§ **HOW TO COMPLETE THIS TASK**
Reproduce the text of every item below word for word, but leave out the pictures.

DATASET EXTRACT section start

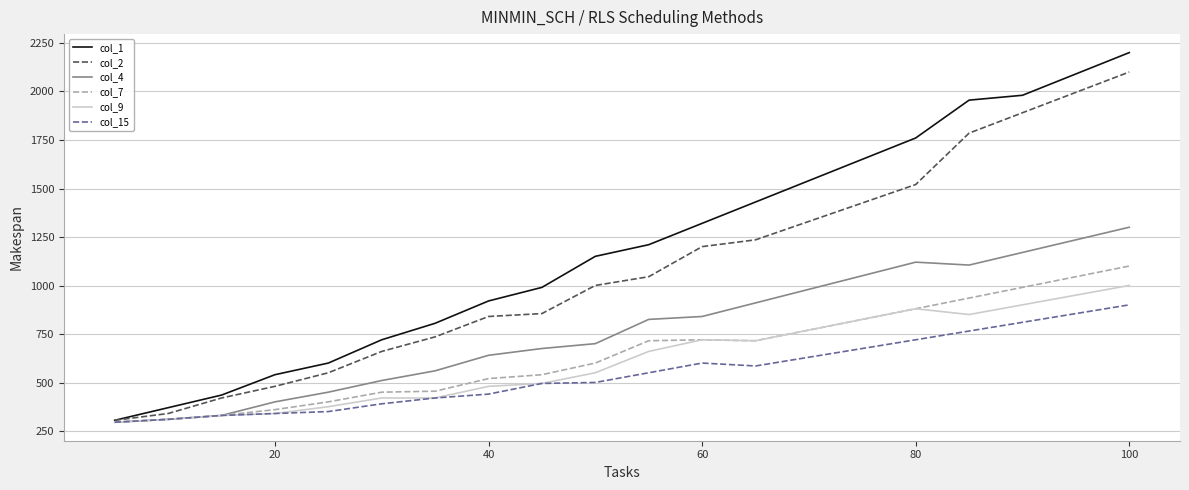

Which series has the largest range (max minus min)?

col_1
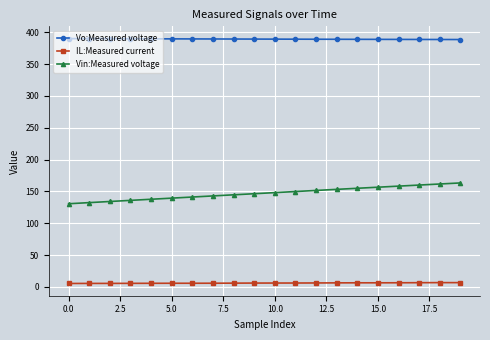

Which series has the largest range (max minus min)?

Vin:Measured voltage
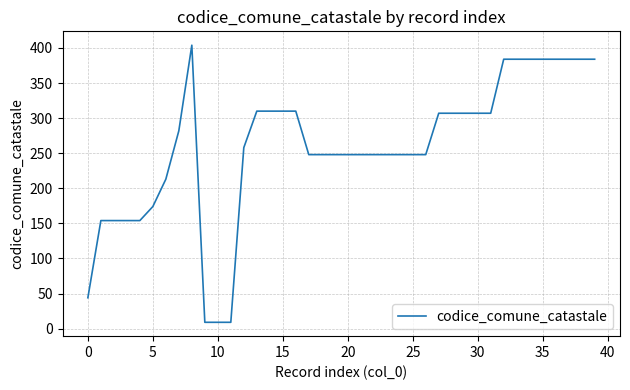

What is the smallest value displayed?

9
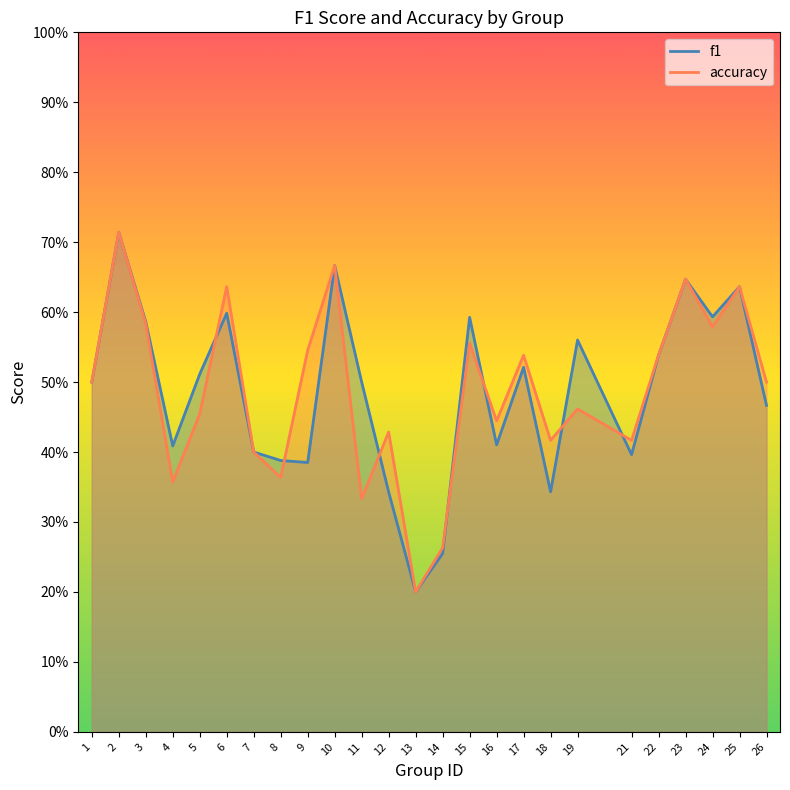

What is the value of the f1 point at the 1st from the left?

0.5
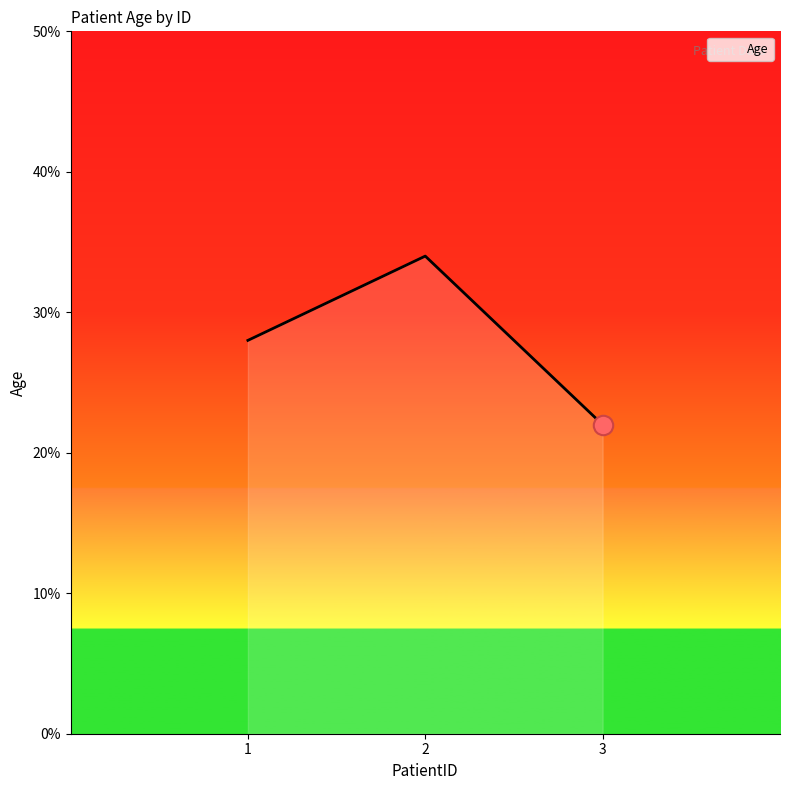

Which has a higher value, 1 or 2?

2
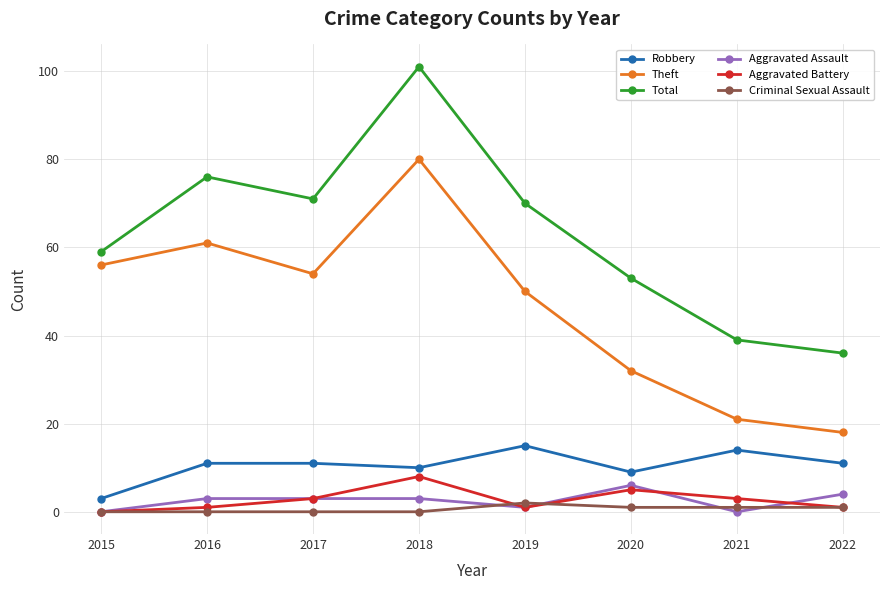

What is the spread (max minus min) of values at 2015?

59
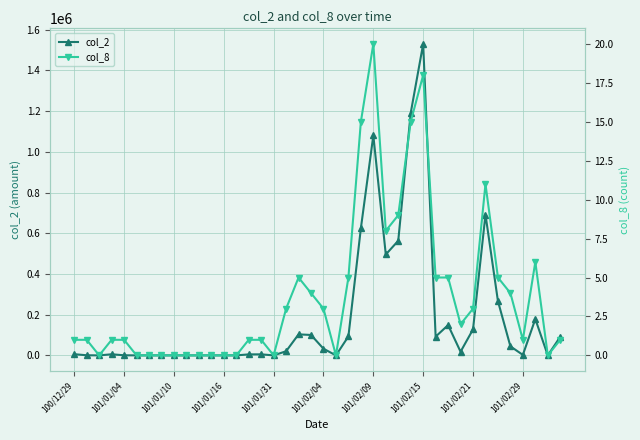

What is the difference between the col_8 values at 34 and 23?

10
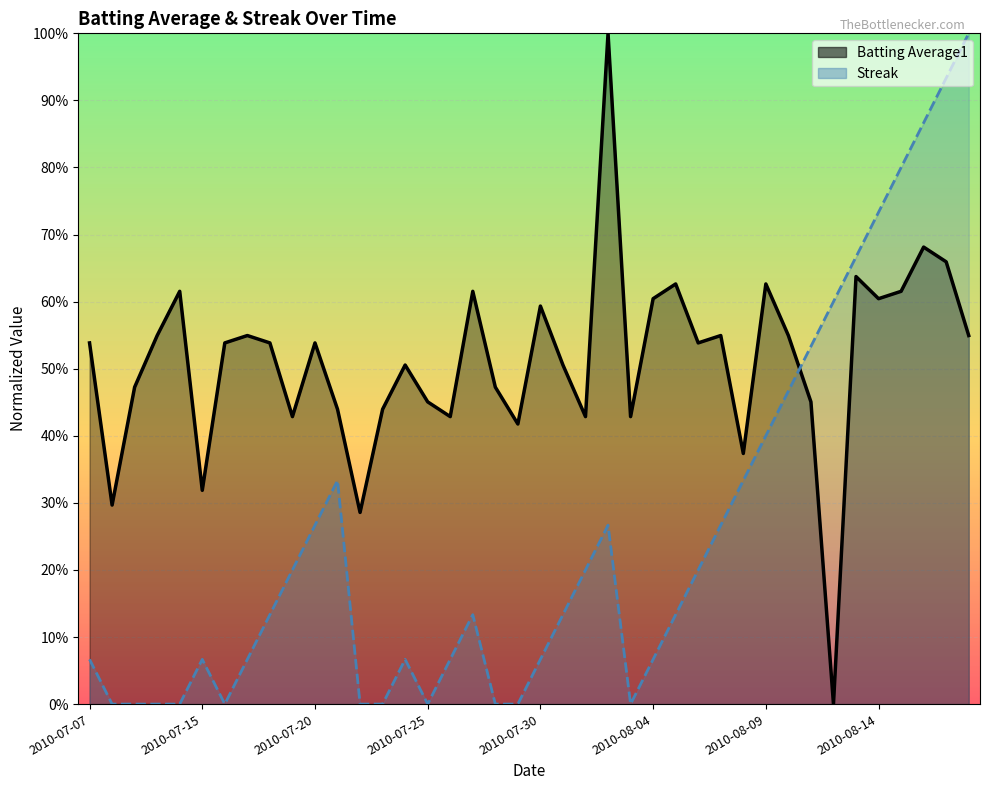

What is the difference between the maximum and second lowest values in the Batting Average1 series?

0.7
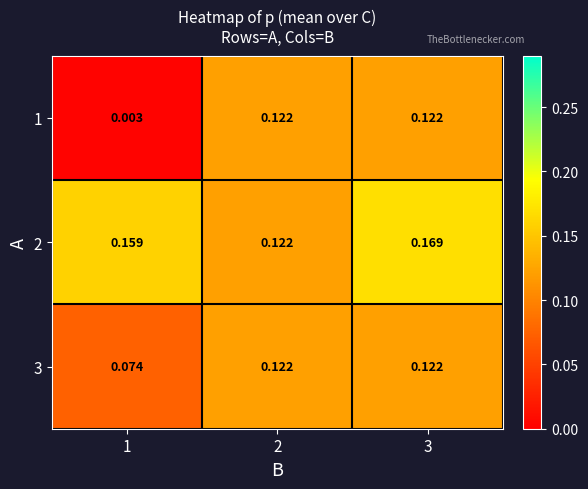

Is the value of 3 at 2 greater than the value of 2 at 1?

No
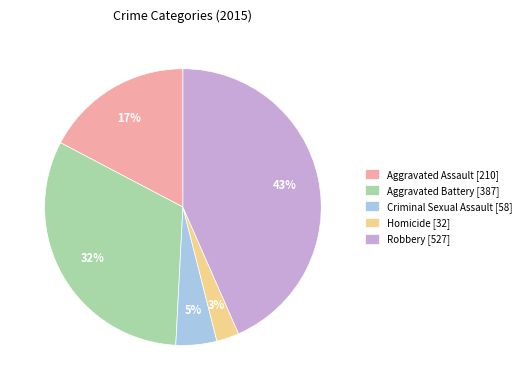

How many slices are in this pie chart?

5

DATASET EXTRACT section end

§ **SOLUTION TO THIS PROBLEM**
Which series has the largest range (max minus min)?

col_1

Which series has the largest range (max minus min)?

Vin:Measured voltage

What is the smallest value displayed?

9

What is the value of the f1 point at the 1st from the left?

0.5

Which has a higher value, 1 or 2?

2

What is the spread (max minus min) of values at 2015?

59

What is the difference between the col_8 values at 34 and 23?

10

What is the difference between the maximum and second lowest values in the Batting Average1 series?

0.7

Is the value of 3 at 2 greater than the value of 2 at 1?

No

How many slices are in this pie chart?

5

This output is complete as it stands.